Written request >> Find each line in the listing below that contains the string "image" and copy those lines in full.

Information provided >>

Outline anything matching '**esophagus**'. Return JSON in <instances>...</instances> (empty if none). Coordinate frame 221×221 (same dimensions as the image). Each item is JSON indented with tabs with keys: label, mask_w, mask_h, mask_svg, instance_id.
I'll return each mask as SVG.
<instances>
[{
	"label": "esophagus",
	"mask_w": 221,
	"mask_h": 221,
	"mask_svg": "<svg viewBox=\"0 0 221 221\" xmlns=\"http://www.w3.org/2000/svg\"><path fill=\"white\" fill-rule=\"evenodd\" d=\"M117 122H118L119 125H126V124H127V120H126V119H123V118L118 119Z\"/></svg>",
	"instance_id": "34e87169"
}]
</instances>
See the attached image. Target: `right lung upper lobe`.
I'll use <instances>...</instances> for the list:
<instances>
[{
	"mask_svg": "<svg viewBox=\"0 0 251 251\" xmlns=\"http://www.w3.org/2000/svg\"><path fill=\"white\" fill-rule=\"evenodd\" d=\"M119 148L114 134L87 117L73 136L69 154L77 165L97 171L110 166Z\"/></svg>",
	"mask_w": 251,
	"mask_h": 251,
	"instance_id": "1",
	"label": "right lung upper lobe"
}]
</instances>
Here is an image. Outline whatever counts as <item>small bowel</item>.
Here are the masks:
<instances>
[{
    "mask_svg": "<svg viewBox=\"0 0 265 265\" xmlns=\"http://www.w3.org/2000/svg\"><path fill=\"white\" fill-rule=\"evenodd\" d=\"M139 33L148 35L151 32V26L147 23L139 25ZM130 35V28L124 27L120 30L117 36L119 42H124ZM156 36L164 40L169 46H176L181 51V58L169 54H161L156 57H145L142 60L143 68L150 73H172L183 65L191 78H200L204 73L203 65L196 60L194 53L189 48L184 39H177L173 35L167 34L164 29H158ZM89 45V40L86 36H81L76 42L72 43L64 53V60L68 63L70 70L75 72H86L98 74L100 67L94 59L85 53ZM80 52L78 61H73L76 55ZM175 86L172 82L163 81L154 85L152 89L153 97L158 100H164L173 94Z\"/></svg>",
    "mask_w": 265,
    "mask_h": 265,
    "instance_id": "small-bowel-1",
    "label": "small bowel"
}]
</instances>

Answer to the task >>
Outline anything matching '**esophagus**'. Return JSON in <instances>...</instances> (empty if none). Coordinate frame 221×221 (same dimensions as the image). Each item is JSON indented with tabs with keys: label, mask_w, mask_h, mask_svg, instance_id.
See the attached image. Target: `right lung upper lobe`.
Here is an image. Outline whatever counts as <item>small bowel</item>.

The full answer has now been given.